How often and for how long should I train? Training frequency and duration are individual. Start with about 3 repetitions per workout. exercise and at least 3 times a week. Slowly increase the number of repetitions and load without exceeding the pain threshold

Do I have to do the whole program every time? No, you can divide the exercises into different days. The most important thing is to exercise regularly and gradually increase the intensity

Instruktion

Læs den fulde instruktion til genoptræning her

Tidsangivelserne i minutter angiver tidsfordelingen mellem udspænding, balance og styrke, hvis du træner én time.
Om du træner f.eks. én time eller 10 minutter tilpasses dit udgangspunkt – og kan optrappes over tid.

This rehabilitation guide for Achilles tendon pain has been developed in collaboration with Rikke Høffner, Postdoc, Sports Physiotherapist, Department of Sports Medicine, Bispebjerg Hospital.

Condition

Unlimited: Cycling, swimming, light jogging on soft surfaces

Stretching

15 minutes of each training session

Stand in front of a wall with your training leg stretched backwards and your toes pointing forwards to tighten the calf muscle.Hold the stretch for 30 seconds.Slowly bend the knee of the training leg so that the calf muscle becomes increasingly stretched.

Stand with the training leg straight with the ankle bent up against the wall. Press your body against the wall so that the calf muscle becomes increasingly stretched. Hold the stretch for 30 seconds, relax for 10 seconds and repeat the exercise a total of 3 times.

Coordination

5 minutes of each training session

Balance on two legs on the seesaw. Initially support with your hand against the wall. Later, balance on one leg without support. Later, try to hold balance with your eyes closed.

Stand on one leg, with hip, knee and foot aligned. Bend your knee and hip until you can reach your toes with the opposite hand.

Stand on one leg. Play ball against the wall.
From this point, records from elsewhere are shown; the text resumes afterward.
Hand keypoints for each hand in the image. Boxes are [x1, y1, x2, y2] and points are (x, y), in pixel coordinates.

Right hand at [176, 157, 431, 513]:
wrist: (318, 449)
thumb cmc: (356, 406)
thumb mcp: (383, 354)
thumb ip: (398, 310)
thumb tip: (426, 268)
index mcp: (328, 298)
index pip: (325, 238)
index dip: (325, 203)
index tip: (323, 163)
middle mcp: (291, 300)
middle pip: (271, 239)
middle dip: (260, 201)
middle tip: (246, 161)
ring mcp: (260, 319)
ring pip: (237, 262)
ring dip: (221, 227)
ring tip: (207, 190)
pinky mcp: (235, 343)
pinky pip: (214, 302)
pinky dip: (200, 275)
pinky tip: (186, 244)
Stand on your toes with knees bent. Put your weight on the tips of your toes and keep your balance. Initially, support yourself with one hand against the wall.

Strength

40 minutes of each training session

Stand with both front feet on the floor. Slowly stand up on your toes with your weight on your healthy leg. Slowly lower yourself down onto the training leg. Use the healthy leg to get back up on your toes. Perform the exercise alternately with the knee stretched and bent. Gradually decrease the number of repetitions with more resistance by putting on a backpack and gradually increase the load in the backpack.

Stand behind a chair and support with your hands on the backrest. Slowly go up on tiptoe on the affected foot. Hold the tension for a few seconds. Go back down again. The load can be increased by putting on a backpack and gradually increasing the load in the backpack. Gradually do fewer repetitions with more resistance by putting on a backpack and gradually increasing the ballast in the backpack.

Stand with knees slightly bent and forefoot on the floor. Go up on your toes, but maintain the bend in your knees. Hold the tension for a few seconds. Slowly return to the starting position. Gradually do fewer repetitions with more resistance by putting on a backpack and gradually increasing the ballast in the backpack.

Stand with the elastic band around both ankles. Stand on one leg with hip, knee and foot aligned. Keep your upper body straight. Bring the other leg diagonally backwards/to the side. Hold the tension for a few seconds. Slowly bring the leg back without putting it on the ground while maintaining tension in the elastic band.